### Tasks to carry out
a - In the blog post about day three, who told the writer about the curse of day three?
b - Please pick up the blog post about day three after its final sentence and keep it going.
Start of Document passage
Wednesday, May 8, 2013

Day Three

I was doing fine, but I forgot about day three. That dreaded day three. It doesn't matter how you feel in your head, because when the hormones take a nosedive, they're taking you with them. My OB told me about the curse of day three when I lay in my hospital bed weeping, inexplicably, after delivering a perfect little baby three years ago. The day three business of dropping hormones also happens when you get a sick fetus sucked out of you, and this is just one of life's unfair, dirty little secrets. You can't be okay about it even when you really feel okay about it, because the physical process is going to force you to cry.

And cry.

And cry and cry and cry until you're limp and the only thing you know how to do is binge eat ice cream.

I also drove myself to get sushi for dinner, blasting Florence Welch on the way. Next up: a reckless caravan of additional verboten pregnancy foods including unpasteurized cheese, meat sandwiches from food trucks, etc. And, as soon as I'm done with this doxycycline, a bottle of wine.
End of Document passage
Start of Provided data
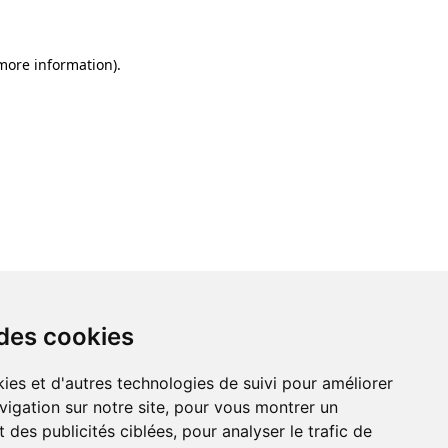
 more information)
.
 des cookies
ies et d'autres technologies de suivi pour améliorer
vigation sur notre site, pour vous montrer un
 des publicités ciblées, pour analyser le trafic de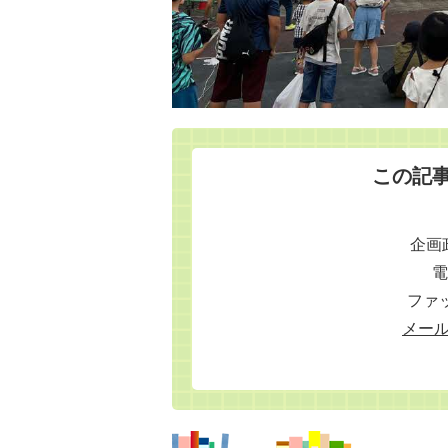
この記
企画
電
ファッ
メー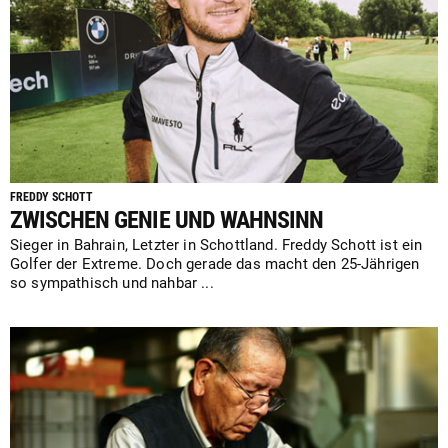
FREDDY SCHOTT
ZWISCHEN GENIE UND WAHNSINN
Sieger in Bahrain, Letzter in Schottland. Freddy Schott ist ein
Golfer der Extreme. Doch gerade das macht den 25-Jährigen
so sympathisch und nahbar ...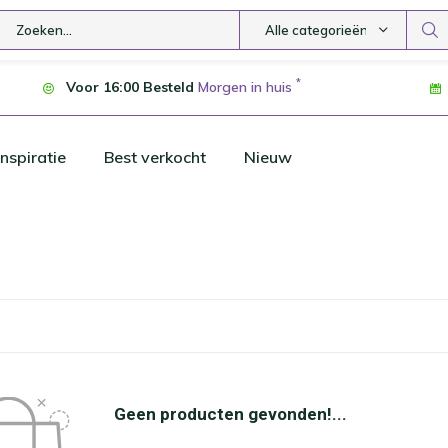
Alle categorieën
*
Voor 16:00 Besteld
Morgen in huis
nspiratie
Best verkocht
Nieuw
Geen producten gevonden!...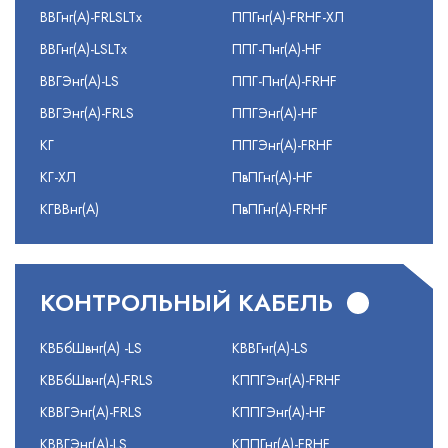
ВВГнг(А)-FRLSLTx
ППГнг(А)-FRHF-ХЛ
ВВГнг(А)-LSLTx
ППГ-Пнг(А)-HF
ВВГЭнг(А)-LS
ППГ-Пнг(А)-FRHF
ВВГЭнг(А)-FRLS
ППГЭнг(А)-HF
КГ
ППГЭнг(А)-FRHF
КГ-ХЛ
ПвПГнг(А)-HF
КГВВнг(А)
ПвПГнг(А)-FRHF
КОНТРОЛЬНЫЙ КАБЕЛЬ
КВБбШвнг(А) -LS
КВВГнг(А)-LS
КВБбШвнг(А)-FRLS
КППГЭнг(А)-FRHF
КВВГЭнг(А)-FRLS
КППГЭнг(А)-HF
КВВГЭнг(А)-LS
КППГнг(А)-FRHF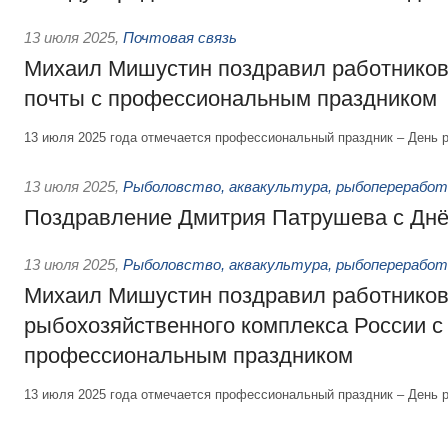
13 июля 2025
,
Почтовая связь
Михаил Мишустин поздравил работников
почты с профессиональным праздником
13 июля 2025 года отмечается профессиональный праздник – День р
13 июля 2025
,
Рыболовство, аквакультура, рыбопереработ
Поздравление Дмитрия Патрушева с Дн
13 июля 2025
,
Рыболовство, аквакультура, рыбопереработ
Михаил Мишустин поздравил работнико
рыбохозяйственного комплекса России с
профессиональным праздником
13 июля 2025 года отмечается профессиональный праздник – День 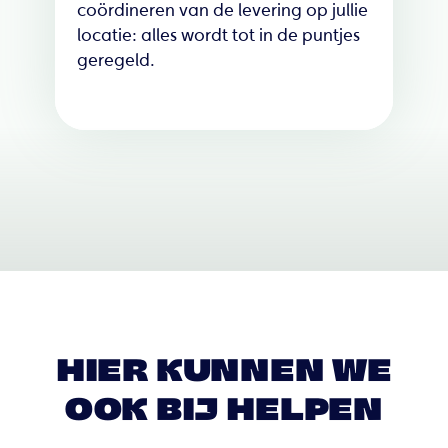
coördineren van de levering op jullie
locatie: alles wordt tot in de puntjes
geregeld.
HIER KUNNEN WE
OOK BIJ HELPEN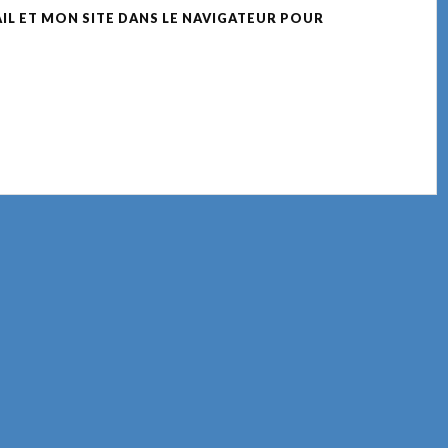
L ET MON SITE DANS LE NAVIGATEUR POUR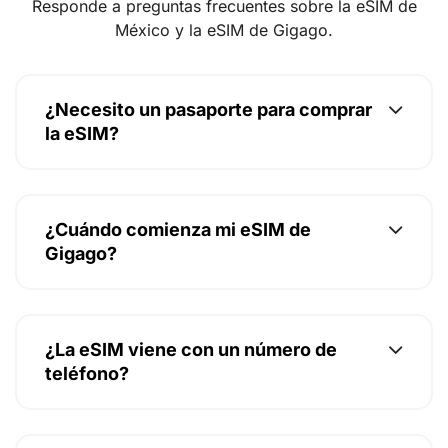
Responde a preguntas frecuentes sobre la eSIM de
México y la eSIM de Gigago.
¿Necesito un pasaporte para comprar
la eSIM?
¿Cuándo comienza mi eSIM de
Gigago?
¿La eSIM viene con un número de
teléfono?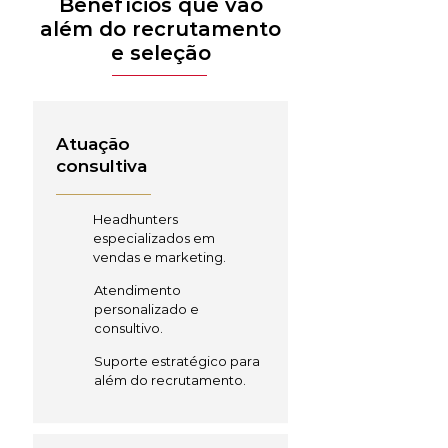
Benefícios que vão
além do recrutamento
e seleção
Atuação
consultiva
Headhunters
especializados em
vendas e marketing.
Atendimento
personalizado e
consultivo.
Suporte estratégico para
além do recrutamento.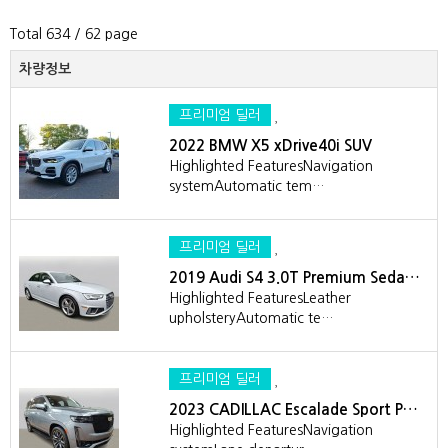
Total 634
/ 62 page
차량정보
프리미엄 딜러
2022 BMW X5 xDrive40i SUV
Highlighted FeaturesNavigation
systemAutomatic tem…
프리미엄 딜러
2019 Audi S4 3.0T Premium Seda…
Highlighted FeaturesLeather
upholsteryAutomatic te…
프리미엄 딜러
2023 CADILLAC Escalade Sport P…
Highlighted FeaturesNavigation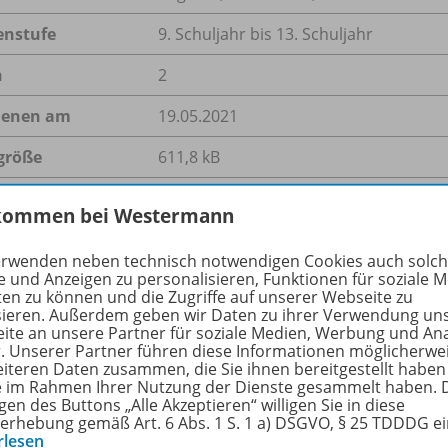
enstufe
9. Schuljahr bis 13. Schuljahr
n
2
ienen am
19.05.2021
größe
611,8 kB
format
ZIP-Dateiarchiv
kommen bei Westermann
erwenden neben technisch notwendigen Cookies auch solc
e und Anzeigen zu personalisieren, Funktionen für soziale 
hreibung
ten zu können und die Zugriffe auf unserer Webseite zu
sieren. Außerdem geben wir Daten zu ihrer Verwendung un
ite an unsere Partner für soziale Medien, Werbung und An
r. Unserer Partner führen diese Informationen möglicherwe
eiteren Daten zusammen, die Sie ihnen bereitgestellt haben
ottish National Party (SNP) won a record fourth term in offic
ie im Rahmen Ihrer Nutzung der Dienste gesammelt haben. 
on’s desire to hold a fresh independence referendum in th
gen des Buttons „Alle Akzeptieren“ willigen Sie in diese
erhebung gemäß Art. 6 Abs. 1 S. 1 a) DSGVO, § 25 TDDDG e
ation about the historic union between England and Scotla
rlesen
nt that might break the centuries-old union and lead to t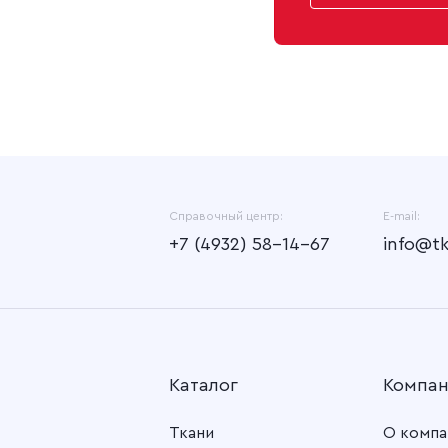
Справочный центр:
E-mail:
+7 (4932) 58-14-67
info@t
Каталог
Компа
Ткани
О компа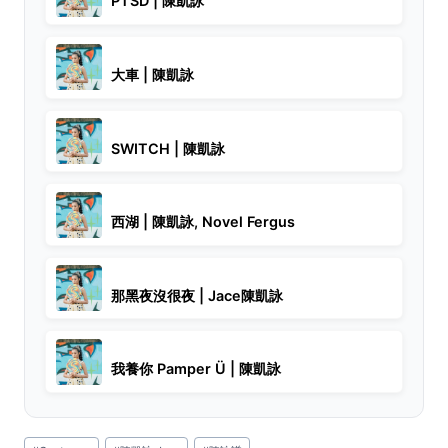
PTSD | 陳凱詠
大車 | 陳凱詠
SWITCH | 陳凱詠
西湖 | 陳凱詠, Novel Fergus
那黑夜沒很夜 | Jace陳凱詠
我養你 Pamper Ü | 陳凱詠
Post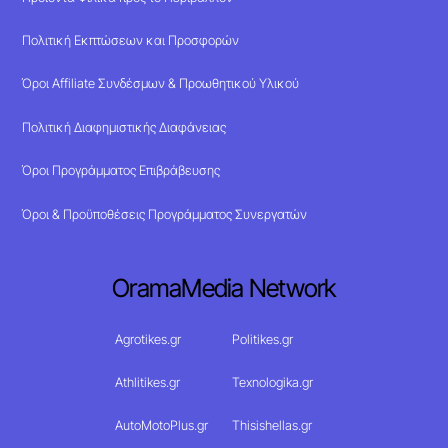
Πολιτική Εκπτώσεων και Προσφορών
Όροι Affiliate Συνδέσμων & Προωθητικού Υλικού
Πολιτική Διαφημιστικής Διαφάνειας
Όροι Προγράμματος Επιβράβευσης
Όροι & Προϋποθέσεις Προγράμματος Συνεργατών
OramaMedia Network
Agrotikes.gr
Politikes.gr
Athlitikes.gr
Texnologika.gr
AutoMotoPlus.gr
Thisishellas.gr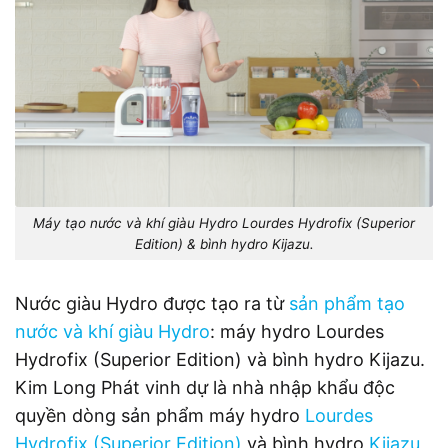
Máy tạo nước và khí giàu Hydro Lourdes Hydrofix (Superior
Edition) & bình hydro Kijazu.
Nước giàu Hydro được tạo ra từ
sản phẩm tạo
nước và khí giàu Hydro
: máy hydro Lourdes
Hydrofix (Superior Edition) và bình hydro Kijazu.
Kim Long Phát vinh dự là nhà nhập khẩu độc
quyền dòng sản phẩm máy hydro
Lourdes
Hydrofix (Superior Edition)
và bình hydro
Kijazu
,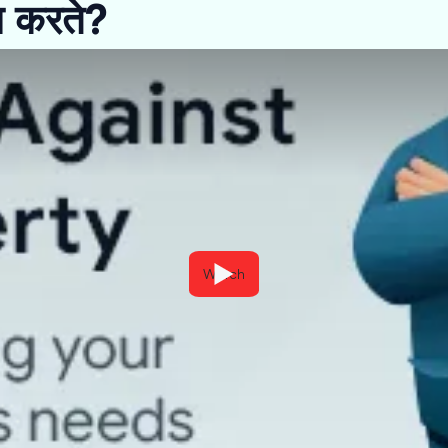
म करते?
Watch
End of Provided data
### Answers given
a - The writer's OB.

b -
4 comments:

Anonymous said...

If I could drive a Ben and Jerry's truck to you, I would.

I'm sorry. For everything. And the effing hormones.

Turia said...

I am really glad to hear from you but so sorry your posts bring another round of bad news.

I really admire your strength for even contemplating IVF after so many losses. I don't know that I could do it.

(I have a photo post of E. up on my blog right now- unlocked for the next week in celebration of his birthday if you'd like to see him.)

xoxo
T.

Amelia said...

No one told me about day 3. Thank you for this.

Anonymous said...

Sigh. Sending you virtual ice cream and a hug.